**Plotted data images**
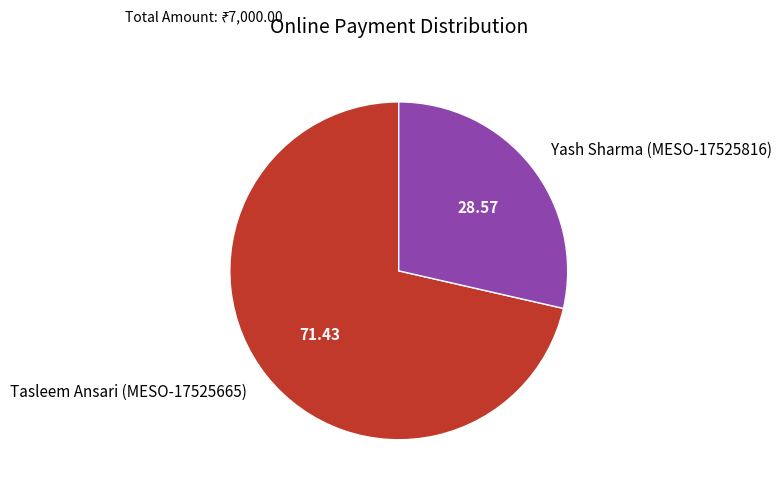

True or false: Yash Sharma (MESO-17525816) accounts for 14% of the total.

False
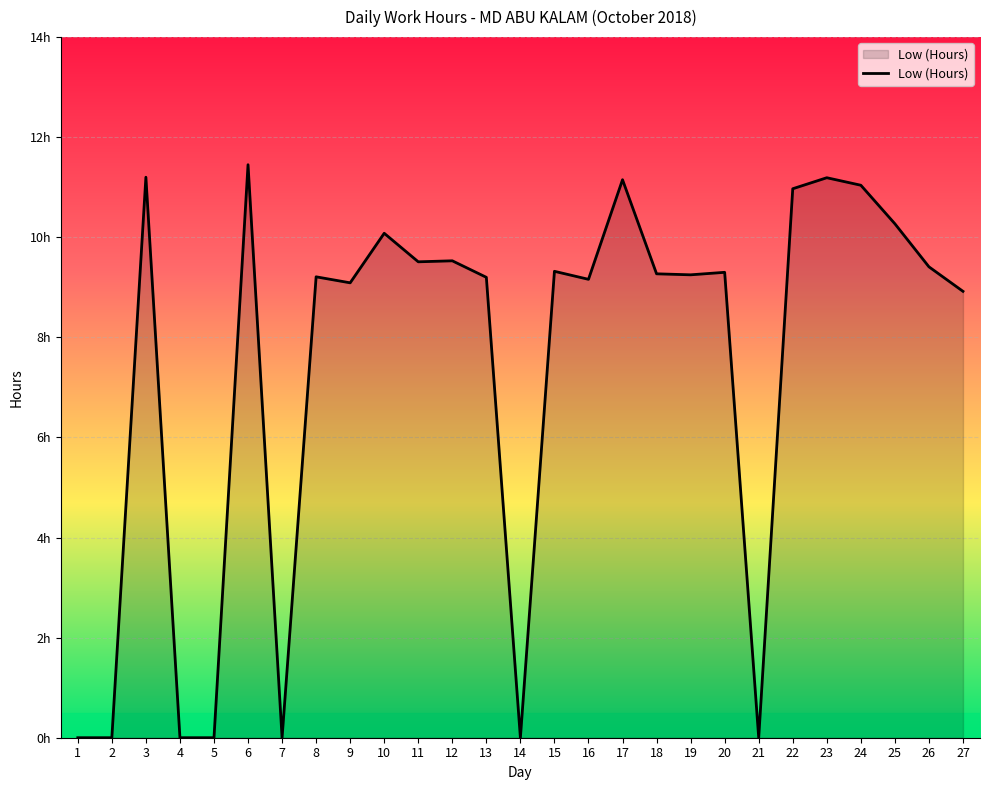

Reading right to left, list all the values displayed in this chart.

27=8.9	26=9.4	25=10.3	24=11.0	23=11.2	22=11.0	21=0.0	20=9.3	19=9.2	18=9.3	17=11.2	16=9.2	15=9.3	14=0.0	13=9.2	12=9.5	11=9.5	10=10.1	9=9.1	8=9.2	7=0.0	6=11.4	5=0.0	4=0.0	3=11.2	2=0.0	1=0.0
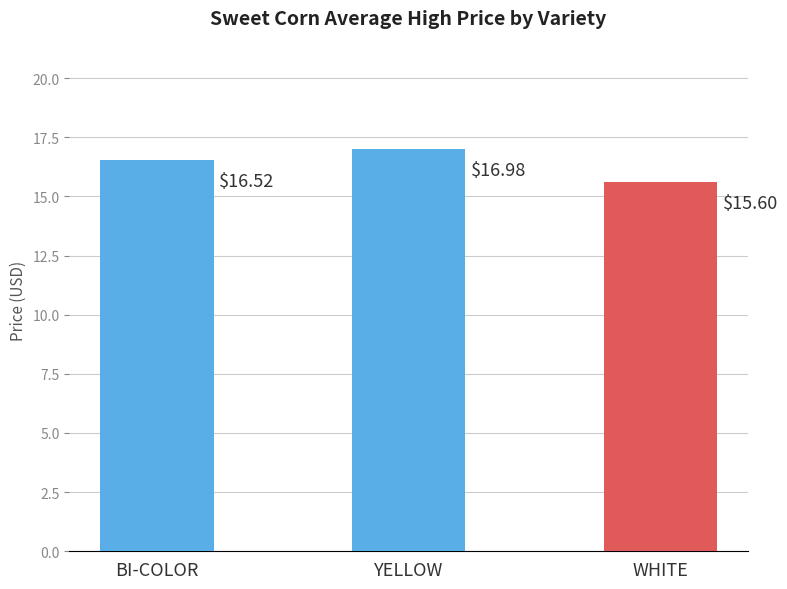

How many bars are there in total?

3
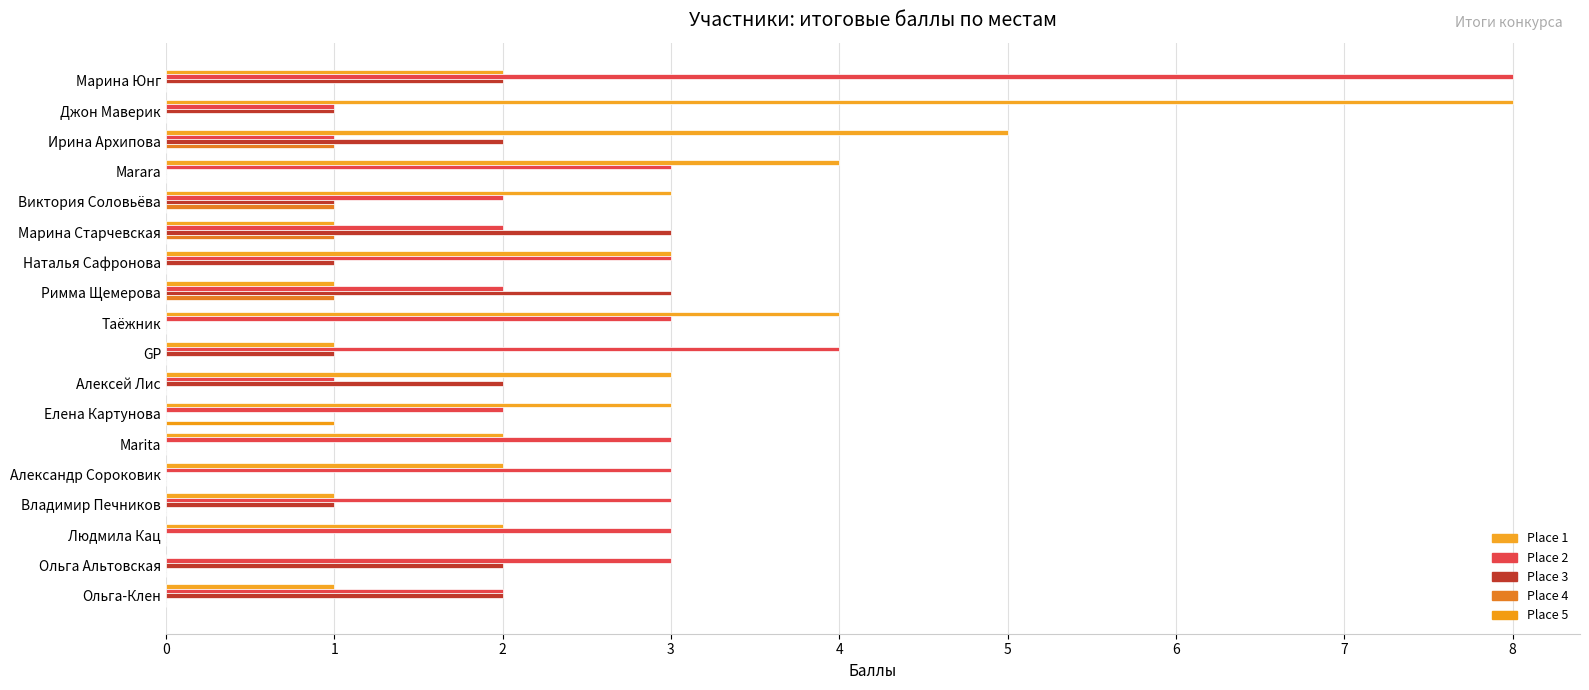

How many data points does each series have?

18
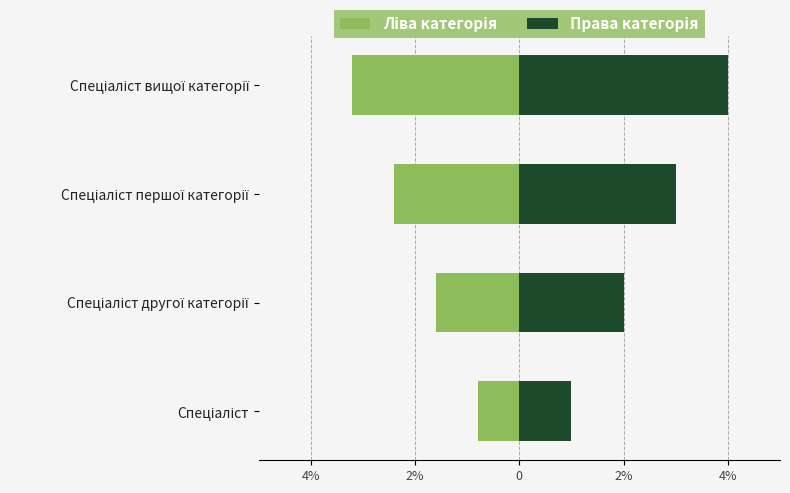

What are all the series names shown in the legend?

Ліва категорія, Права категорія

**Problem statement**
Copy every record above word for word, without the pictures.

**Task solution**
True or false: Yash Sharma (MESO-17525816) accounts for 14% of the total.

False

Reading right to left, list all the values displayed in this chart.

27=8.9	26=9.4	25=10.3	24=11.0	23=11.2	22=11.0	21=0.0	20=9.3	19=9.2	18=9.3	17=11.2	16=9.2	15=9.3	14=0.0	13=9.2	12=9.5	11=9.5	10=10.1	9=9.1	8=9.2	7=0.0	6=11.4	5=0.0	4=0.0	3=11.2	2=0.0	1=0.0

How many bars are there in total?

3

How many data points does each series have?

18

What are all the series names shown in the legend?

Ліва категорія, Права категорія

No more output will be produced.